§ **WHAT THE TASK ASKS**
Keep the wording of every entry intact in your copy, and omit the pictures.

§ **GIVEN DATA**
+ + +
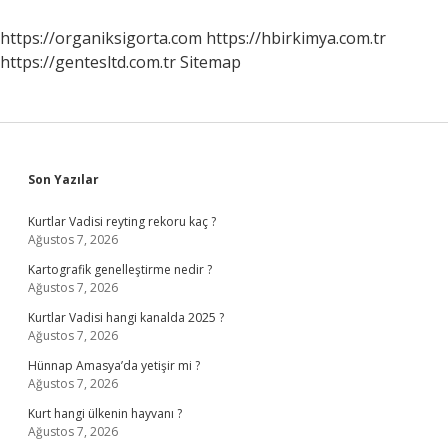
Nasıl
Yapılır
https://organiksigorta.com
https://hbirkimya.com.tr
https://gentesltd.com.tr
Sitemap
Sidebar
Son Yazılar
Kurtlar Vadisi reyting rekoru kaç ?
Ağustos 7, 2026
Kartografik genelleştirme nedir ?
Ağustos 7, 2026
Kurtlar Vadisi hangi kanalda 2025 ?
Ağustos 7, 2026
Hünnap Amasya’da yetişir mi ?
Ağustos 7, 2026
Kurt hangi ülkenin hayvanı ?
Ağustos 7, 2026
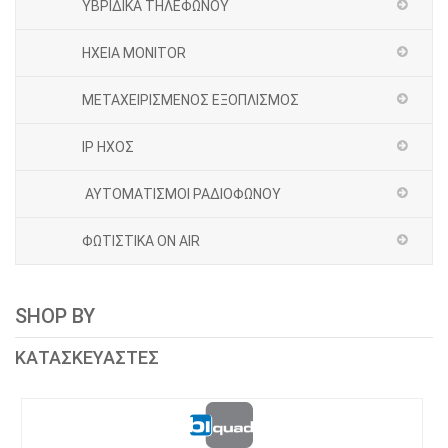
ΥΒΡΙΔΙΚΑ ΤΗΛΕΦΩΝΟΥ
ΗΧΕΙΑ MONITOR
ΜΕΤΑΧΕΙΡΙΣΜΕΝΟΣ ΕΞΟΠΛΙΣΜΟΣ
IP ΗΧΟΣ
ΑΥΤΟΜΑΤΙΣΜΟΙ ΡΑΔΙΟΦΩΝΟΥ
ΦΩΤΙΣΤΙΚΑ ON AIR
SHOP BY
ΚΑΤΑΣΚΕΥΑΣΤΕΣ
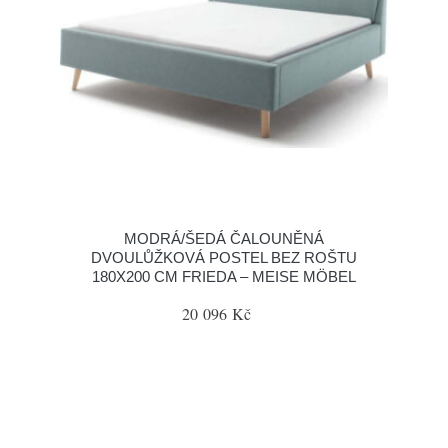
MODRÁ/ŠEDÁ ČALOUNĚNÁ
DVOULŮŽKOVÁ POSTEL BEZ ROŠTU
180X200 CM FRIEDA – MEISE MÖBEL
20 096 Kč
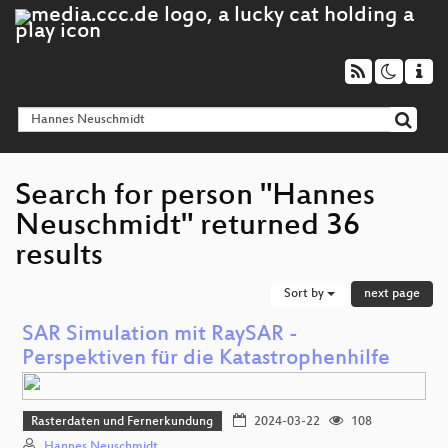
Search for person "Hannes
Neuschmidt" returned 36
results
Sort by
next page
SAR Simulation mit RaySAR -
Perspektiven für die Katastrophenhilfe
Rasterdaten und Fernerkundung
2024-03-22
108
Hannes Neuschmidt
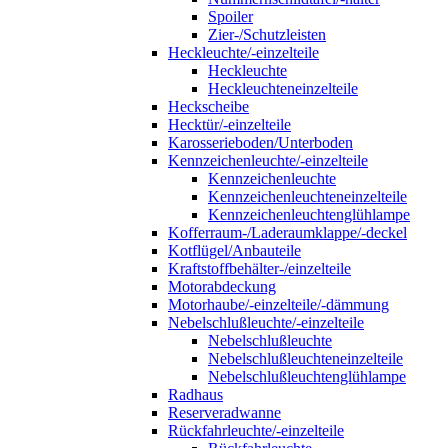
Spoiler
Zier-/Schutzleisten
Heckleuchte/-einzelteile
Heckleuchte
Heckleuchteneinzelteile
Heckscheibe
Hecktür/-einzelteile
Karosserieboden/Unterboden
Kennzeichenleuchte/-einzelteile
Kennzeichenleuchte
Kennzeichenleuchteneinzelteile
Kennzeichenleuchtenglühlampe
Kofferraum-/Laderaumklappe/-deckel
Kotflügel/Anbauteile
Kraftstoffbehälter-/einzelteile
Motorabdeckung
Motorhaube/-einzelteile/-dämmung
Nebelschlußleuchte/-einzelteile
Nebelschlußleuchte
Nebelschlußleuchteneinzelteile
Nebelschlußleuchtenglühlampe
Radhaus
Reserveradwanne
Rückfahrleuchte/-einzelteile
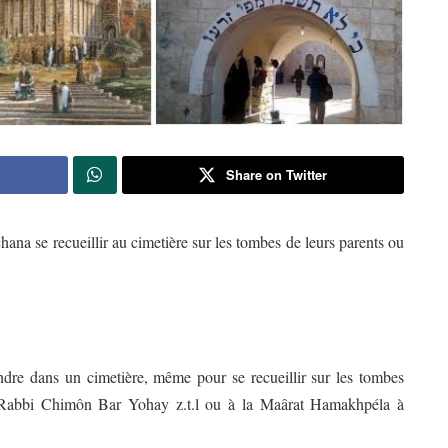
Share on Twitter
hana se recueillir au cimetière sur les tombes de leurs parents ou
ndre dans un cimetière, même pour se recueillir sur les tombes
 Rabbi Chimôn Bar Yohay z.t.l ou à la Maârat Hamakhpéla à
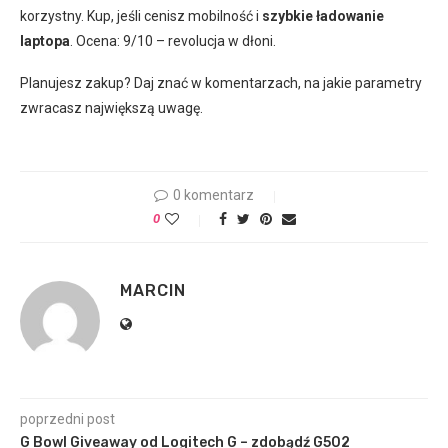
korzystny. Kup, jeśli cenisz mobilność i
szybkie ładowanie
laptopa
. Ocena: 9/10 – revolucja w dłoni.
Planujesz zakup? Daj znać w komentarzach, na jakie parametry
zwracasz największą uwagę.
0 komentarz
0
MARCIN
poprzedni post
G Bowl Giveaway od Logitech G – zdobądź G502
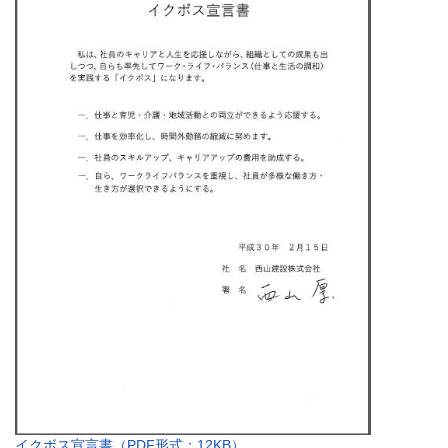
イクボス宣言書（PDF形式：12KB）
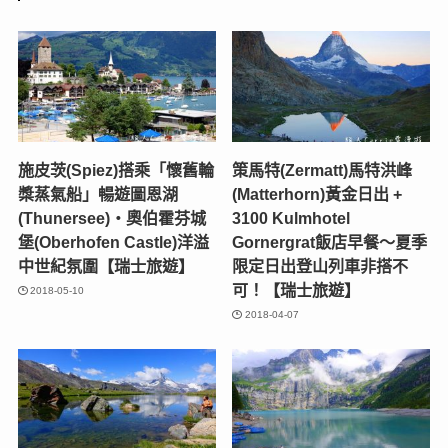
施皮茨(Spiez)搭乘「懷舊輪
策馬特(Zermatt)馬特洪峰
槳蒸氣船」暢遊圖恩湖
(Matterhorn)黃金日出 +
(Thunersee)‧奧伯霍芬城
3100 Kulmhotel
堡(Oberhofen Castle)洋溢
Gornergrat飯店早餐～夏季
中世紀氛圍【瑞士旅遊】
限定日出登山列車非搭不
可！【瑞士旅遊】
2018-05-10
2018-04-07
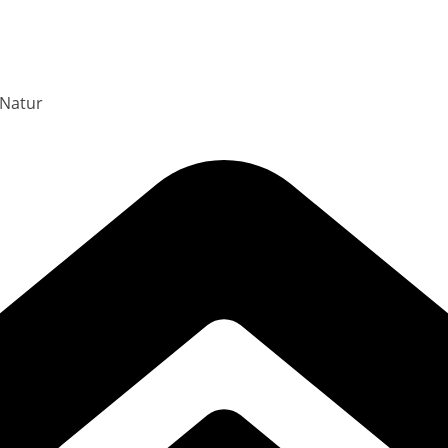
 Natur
+ + +
§ **YOUR SOLUTION**
Nasıl
Yapılır
https://organiksigorta.com
https://hbirkimya.com.tr
https://gentesltd.com.tr
Sitemap
Sidebar
Son Yazılar
Kurtlar Vadisi reyting rekoru kaç ?
Ağustos 7, 2026
Kartografik genelleştirme nedir ?
Ağustos 7, 2026
Kurtlar Vadisi hangi kanalda 2025 ?
Ağustos 7, 2026
Hünnap Amasya’da yetişir mi ?
Ağustos 7, 2026
Kurt hangi ülkenin hayvanı ?
Ağustos 7, 2026
ΥΒΡΙΔΙΚΑ ΤΗΛΕΦΩΝΟΥ
ΗΧΕΙΑ MONITOR
ΜΕΤΑΧΕΙΡΙΣΜΕΝΟΣ ΕΞΟΠΛΙΣΜΟΣ
IP ΗΧΟΣ
ΑΥΤΟΜΑΤΙΣΜΟΙ ΡΑΔΙΟΦΩΝΟΥ
ΦΩΤΙΣΤΙΚΑ ON AIR
SHOP BY
ΚΑΤΑΣΚΕΥΑΣΤΕΣ
MODRÁ/ŠEDÁ ČALOUNĚNÁ
DVOULŮŽKOVÁ POSTEL BEZ ROŠTU
180X200 CM FRIEDA – MEISE MÖBEL
20 096 Kč
Search for person "Hannes
Neuschmidt" returned 36
results
Sort by
next page
SAR Simulation mit RaySAR -
Perspektiven für die Katastrophenhilfe
Rasterdaten und Fernerkundung
2024-03-22
108
Hannes Neuschmidt
Spoiler
Zier-/Schutzleisten
Heckleuchte/-einzelteile
Heckleuchte
Heckleuchteneinzelteile
Heckscheibe
Hecktür/-einzelteile
Karosserieboden/Unterboden
Kennzeichenleuchte/-einzelteile
Kennzeichenleuchte
Kennzeichenleuchteneinzelteile
Kennzeichenleuchtenglühlampe
Kofferraum-/Laderaumklappe/-deckel
Kotflügel/Anbauteile
Kraftstoffbehälter-/einzelteile
Motorabdeckung
Motorhaube/-einzelteile/-dämmung
Nebelschlußleuchte/-einzelteile
Nebelschlußleuchte
Nebelschlußleuchteneinzelteile
Nebelschlußleuchtenglühlampe
Radhaus
Reserveradwanne
Rückfahrleuchte/-einzelteile
Share on Twitter
hana se recueillir au cimetière sur les tombes de leurs parents ou
ndre dans un cimetière, même pour se recueillir sur les tombes
 Rabbi Chimôn Bar Yohay z.t.l ou à la Maârat Hamakhpéla à
korzystny. Kup, jeśli cenisz mobilność i
szybkie ładowanie
laptopa
. Ocena: 9/10 – revolucja w dłoni.
Planujesz zakup? Daj znać w komentarzach, na jakie parametry
zwracasz największą uwagę.
0 komentarz
0
MARCIN
poprzedni post
G Bowl Giveaway od Logitech G – zdobądź G502
イクボス宣言書（PDF形式：12KB）
施皮茨(Spiez)搭乘「懷舊輪
策馬特(Zermatt)馬特洪峰
槳蒸氣船」暢遊圖恩湖
(Matterhorn)黃金日出 +
(Thunersee)‧奧伯霍芬城
3100 Kulmhotel
堡(Oberhofen Castle)洋溢
Gornergrat飯店早餐～夏季
中世紀氛圍【瑞士旅遊】
限定日出登山列車非搭不
可！【瑞士旅遊】
2018-05-10
2018-04-07
 Natur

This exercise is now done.